Exercise - Give the records back exactly as written, but without the images.

Supplied entries -
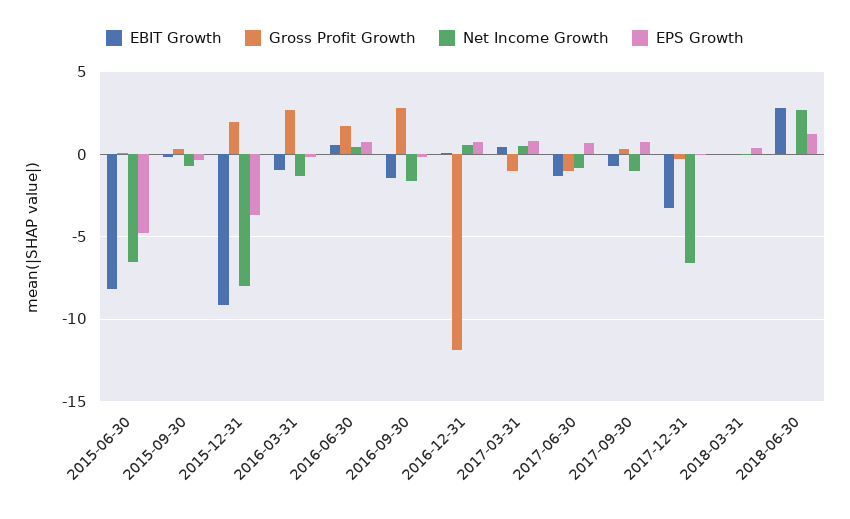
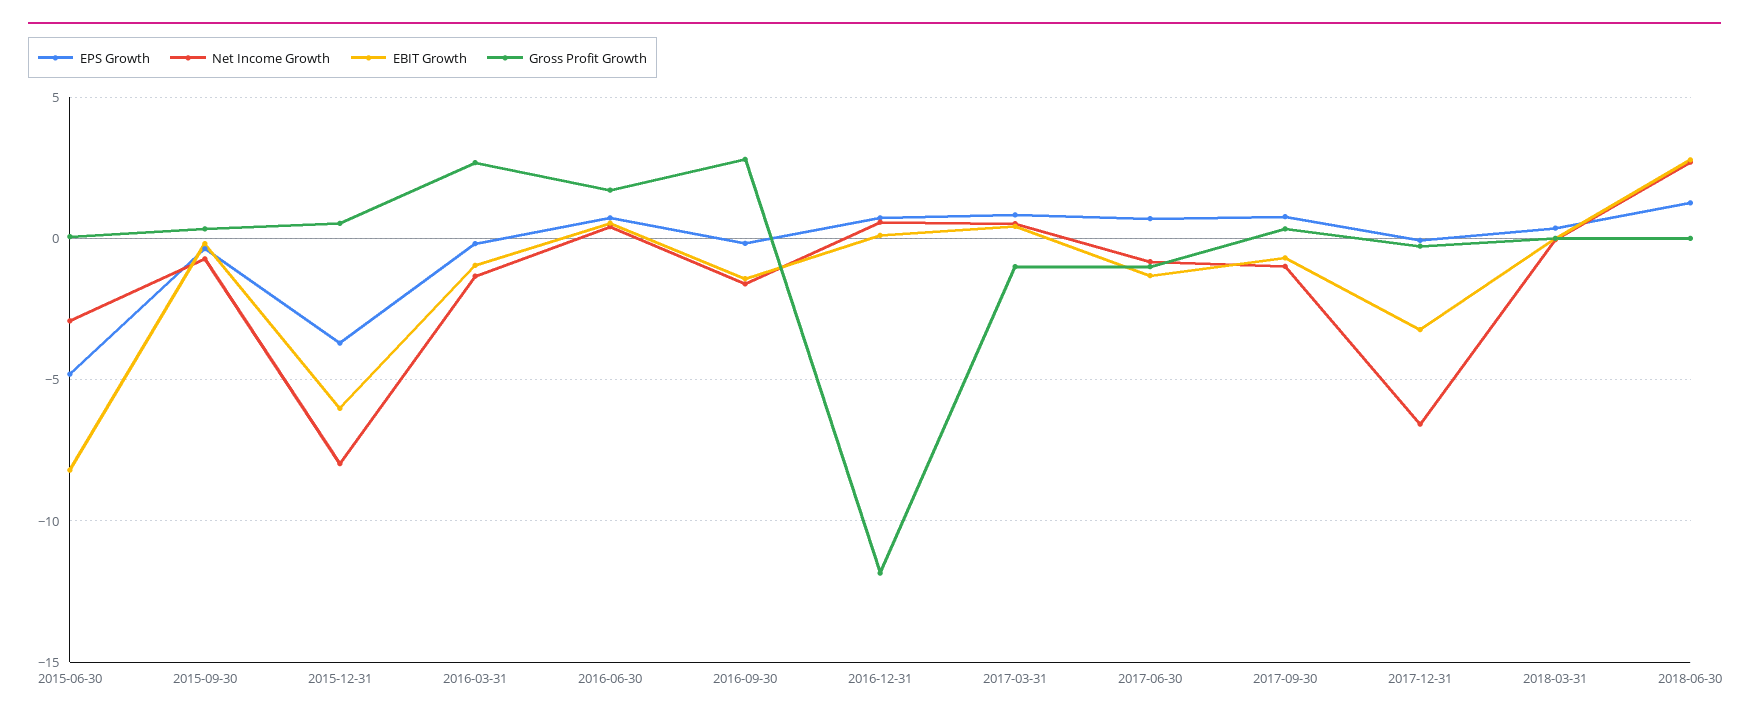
  {
    "EBIT Growth": {
      "2015-06-30": -8,
      "2015-09-30": 0,
-     "2015-12-31": -9,
+     "2015-12-31": -6,
      "2016-03-31": -1,
      "2016-06-30": 0.5,
      "2016-09-30": -1.5,
      "2016-12-31": 0,
      "2017-03-31": 0.5,
      "2017-06-30": -1.5,
      "2017-09-30": -0.5,
      "2017-12-31": -3,
      "2018-03-31": 0,
      "2018-06-30": 3
    },
    "Gross Profit Growth": {
      "2015-06-30": 0,
      "2015-09-30": 0.5,
-     "2015-12-31": 2,
+     "2015-12-31": 0.5,
      "2016-03-31": 2.5,
      "2016-06-30": 1.5,
      "2016-09-30": 3,
      "2016-12-31": -12,
      "2017-03-31": -1,
      "2017-06-30": -1,
      "2017-09-30": 0.5,
      "2017-12-31": -0.5,
      "2018-03-31": 0,
      "2018-06-30": 0
    },
    "Net Income Growth": {
-     "2015-06-30": -6.5,
+     "2015-06-30": -3,
      "2015-09-30": -0.5,
      "2015-12-31": -8,
      "2016-03-31": -1.5,
      "2016-06-30": 0.5,
      "2016-09-30": -1.5,
      "2016-12-31": 0.5,
      "2017-03-31": 0.5,
      "2017-06-30": -1,
      "2017-09-30": -1,
      "2017-12-31": -6.5,
      "2018-03-31": 0,
      "2018-06-30": 2.5
    },
    "EPS Growth": {
      "2015-06-30": -5,
      "2015-09-30": -0.5,
      "2015-12-31": -3.5,
      "2016-03-31": 0,
      "2016-06-30": 0.5,
      "2016-09-30": 0,
      "2016-12-31": 0.5,
      "2017-03-31": 1,
      "2017-06-30": 0.5,
      "2017-09-30": 1,
      "2017-12-31": 0,
      "2018-03-31": 0.5,
      "2018-06-30": 1.5
    }
  }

Solution to the problem -
  {
    "EBIT Growth": {
      "2015-06-30": -8,
      "2015-09-30": 0,
-     "2015-12-31": -9,
+     "2015-12-31": -6,
      "2016-03-31": -1,
      "2016-06-30": 0.5,
      "2016-09-30": -1.5,
      "2016-12-31": 0,
      "2017-03-31": 0.5,
      "2017-06-30": -1.5,
      "2017-09-30": -0.5,
      "2017-12-31": -3,
      "2018-03-31": 0,
      "2018-06-30": 3
    },
    "Gross Profit Growth": {
      "2015-06-30": 0,
      "2015-09-30": 0.5,
-     "2015-12-31": 2,
+     "2015-12-31": 0.5,
      "2016-03-31": 2.5,
      "2016-06-30": 1.5,
      "2016-09-30": 3,
      "2016-12-31": -12,
      "2017-03-31": -1,
      "2017-06-30": -1,
      "2017-09-30": 0.5,
      "2017-12-31": -0.5,
      "2018-03-31": 0,
      "2018-06-30": 0
    },
    "Net Income Growth": {
-     "2015-06-30": -6.5,
+     "2015-06-30": -3,
      "2015-09-30": -0.5,
      "2015-12-31": -8,
      "2016-03-31": -1.5,
      "2016-06-30": 0.5,
      "2016-09-30": -1.5,
      "2016-12-31": 0.5,
      "2017-03-31": 0.5,
      "2017-06-30": -1,
      "2017-09-30": -1,
      "2017-12-31": -6.5,
      "2018-03-31": 0,
      "2018-06-30": 2.5
    },
    "EPS Growth": {
      "2015-06-30": -5,
      "2015-09-30": -0.5,
      "2015-12-31": -3.5,
      "2016-03-31": 0,
      "2016-06-30": 0.5,
      "2016-09-30": 0,
      "2016-12-31": 0.5,
      "2017-03-31": 1,
      "2017-06-30": 0.5,
      "2017-09-30": 1,
      "2017-12-31": 0,
      "2018-03-31": 0.5,
      "2018-06-30": 1.5
    }
  }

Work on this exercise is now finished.